A word-for-word copy of the data is what's wanted; pictures stay out of it.

## STUDY MATERIAL
***

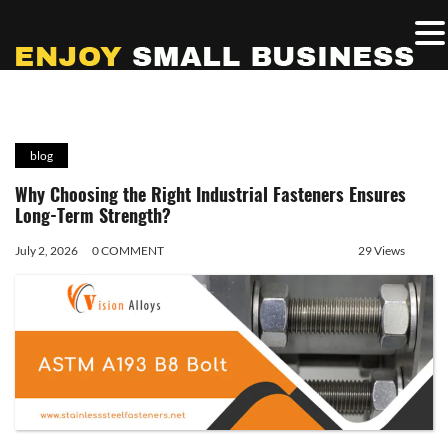
blog
Why Choosing the Right Industrial Fasteners Ensures
Long-Term Strength?
July 2, 2026
0 COMMENT
29 Views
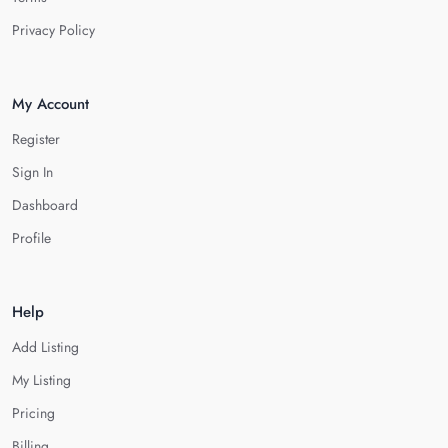
Privacy Policy
My Account
Register
Sign In
Dashboard
Profile
Help
Add Listing
My Listing
Pricing
Billing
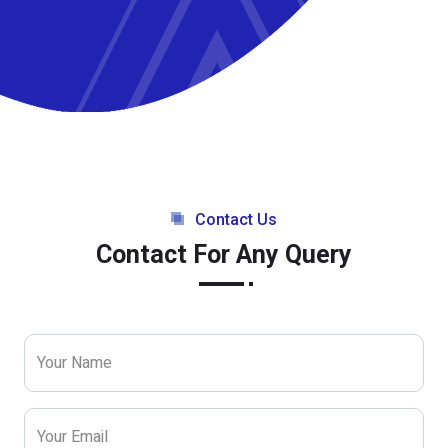
Contact Us
Contact For Any Query
Your Name
Your Email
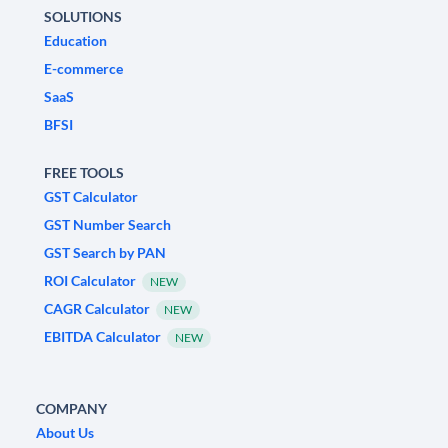
SOLUTIONS
Education
E-commerce
SaaS
BFSI
FREE TOOLS
GST Calculator
GST Number Search
GST Search by PAN
ROI Calculator
NEW
CAGR Calculator
NEW
EBITDA Calculator
NEW
COMPANY
About Us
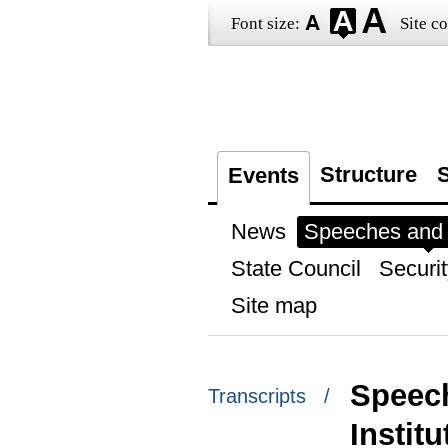
Font size:
Site co
Structure
S
Events
News
Speeches and t
State Council
Securit
Site map
Speech
Transcripts /
Instit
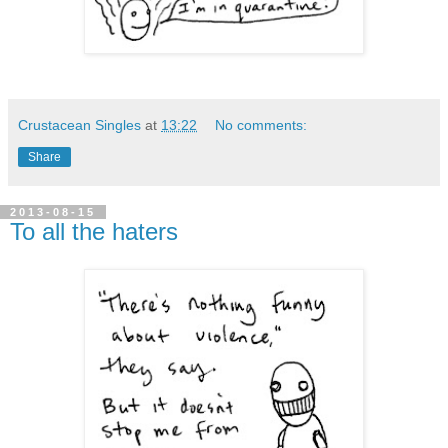
Crustacean Singles
at
13:22
No comments:
Share
2013-08-15
To all the haters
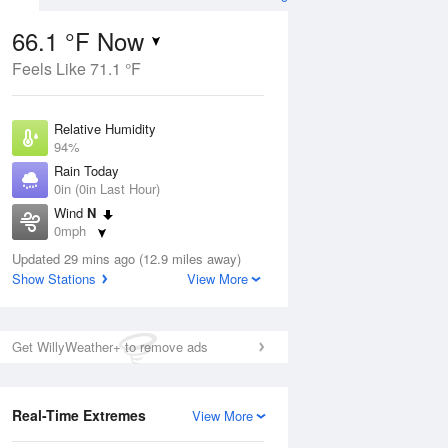
66.1 °F Now
Feels Like 71.1 °F
Aug
Relative Humidity
94%
Rain Today
0in (0in Last Hour)
Wind
N
9
0mph
e
orms
Dew Point
Updated 29 mins ago (12.9 miles away)
64.3 °F
Show Stations
View More
Pressure
Aug
1020.3 hPa
Get WillyWeather+ to remove ads
12 pm
1 pm
2 pm
3 pm
4 pm
5 pm
6 pm
7 p
Real-Time Extremes
View More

***

## EXERCISE RESULT
blog
Why Choosing the Right Industrial Fasteners Ensures
Long-Term Strength?
July 2, 2026
0 COMMENT
29 Views
Privacy Policy
My Account
Register
Sign In
Dashboard
Profile
Help
Add Listing
My Listing
Pricing
Billing
Contact Us
Contact For Any Query
Your Name
Your Email
SOLUTIONS
Education
E-commerce
SaaS
BFSI
FREE TOOLS
GST Calculator
GST Number Search
GST Search by PAN
ROI Calculator
NEW
CAGR Calculator
NEW
EBITDA Calculator
NEW
COMPANY
About Us
Font size:
Site co
Structure
S
Events
News
Speeches and t
State Council
Securit
Site map
Speech
Transcripts /
Instit
Crustacean Singles
at
13:22
No comments:
Share
2013-08-15
To all the haters
66.1 °F Now
Feels Like 71.1 °F
Aug
Relative Humidity
94%
Rain Today
0in (0in Last Hour)
Wind
N
9
0mph
e
orms
Dew Point
Updated 29 mins ago (12.9 miles away)
64.3 °F
Show Stations
View More
Pressure
Aug
1020.3 hPa
Get WillyWeather+ to remove ads
12 pm
1 pm
2 pm
3 pm
4 pm
5 pm
6 pm
7 p
Real-Time Extremes
View More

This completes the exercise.